No século XIX, milhares de pessoas pagavam ingresso para assistir competidores simplesmente caminharem durante dias
No século XIX, o pedestrianismo lotava ginásios com provas de vários dias, apostas e atletas percorrendo centenas de quilômetros.
Antes do futebol ocupar estádios e da televisão transmitir campeonatos, multidões compravam ingresso para observar pessoas dando voltas a pé durante horas, noites e dias. Nas décadas de 1870 e 1880, o pedestrianismo profissional transformou resistência, apostas e celebridade numa febre esportiva.

Como assistir alguém caminhar virou entretenimento?
As provas eram montadas como grandes eventos, com pistas em ginásios, iluminação, música e placares atualizados. O público não assistia a uma caminhada tranquila, mas a uma disputa de estratégia e resistência em que cada volta alterava apostas e reputações.
Jornais publicavam distâncias e descreviam o estado dos competidores. Espectadores podiam sair, voltar horas depois e encontrar o mesmo drama ainda em andamento, agora com alguém exausto, outro recuperando terreno e um favorito prestes a abandonar.

Quantos quilômetros eles percorriam?
Algumas competições duravam seis dias, de segunda a sábado, respeitando o descanso dominical. Dependendo das regras, valia caminhar ou correr, e os melhores percorriam centenas de quilômetros, alternando velocidade, alimentação e breves períodos de sono.
A façanha exigia mais do que pernas. Bolhas, dor, falta de descanso e decisões ruins podiam destruir uma liderança. Treinadores e equipes cuidavam de comida, roupas e massagem, criando um ambiente já reconhecível como esporte profissional.
Mulheres também competiam?
Sim. Pedestrianas participaram de eventos próprios e atraíram grande atenção, apesar de comentários que misturavam desempenho com julgamentos sobre roupa e comportamento. A pista abria espaço público para mulheres que ganhavam dinheiro com resistência física.
A novidade pode ser comparada à mania dos patins no século XIX, quando outra atividade corporal tomou cidades e assustou observadores. O esporte também funcionava como palco de mudanças sociais.
- Provas de vários dias
- Cobertura diária dos jornais
- Apostas sobre distância e vencedor
- Homens e mulheres transformados em celebridades
A participação feminina ajuda a revelar a dimensão social dessa febre. No vídeo do canal do YouTube Ultrarunning History, a primeira onda de corridas femininas de seis dias aparece em meio a multidões, imprensa e apostas:
Como era sobreviver a uma prova de seis dias?
Competidores planejavam quando acelerar e quando repousar, tentando perder o mínimo de voltas. O desgaste acumulado podia produzir quedas, confusão e abandono, enquanto o público acompanhava cada sinal de fraqueza.

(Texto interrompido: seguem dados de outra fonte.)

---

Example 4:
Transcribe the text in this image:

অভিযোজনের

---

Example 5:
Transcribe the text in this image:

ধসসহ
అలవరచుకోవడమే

Nem toda prática do período seria aceita hoje. Regras, acompanhamento médico e condições de descanso variavam. O espetáculo valorizava a capacidade de continuar, por vezes acima do cuidado com a saúde de quem estava na pista.
Por que a febre desapareceu?
Mudanças no gosto público, denúncias de manipulação, novas formas de entretenimento e a ascensão de outros esportes reduziram o espaço do pedestrianismo. O interesse por provas de longa duração não sumiu, mas deixou de ocupar o centro da cultura popular.
A antiga febre mostra que um esporte não precisa parecer veloz para produzir suspense. Quando distância, dinheiro e exaustão eram medidos volta após volta, caminhar se transformava em novela ao vivo, com milhares de pessoas esperando o próximo capítulo.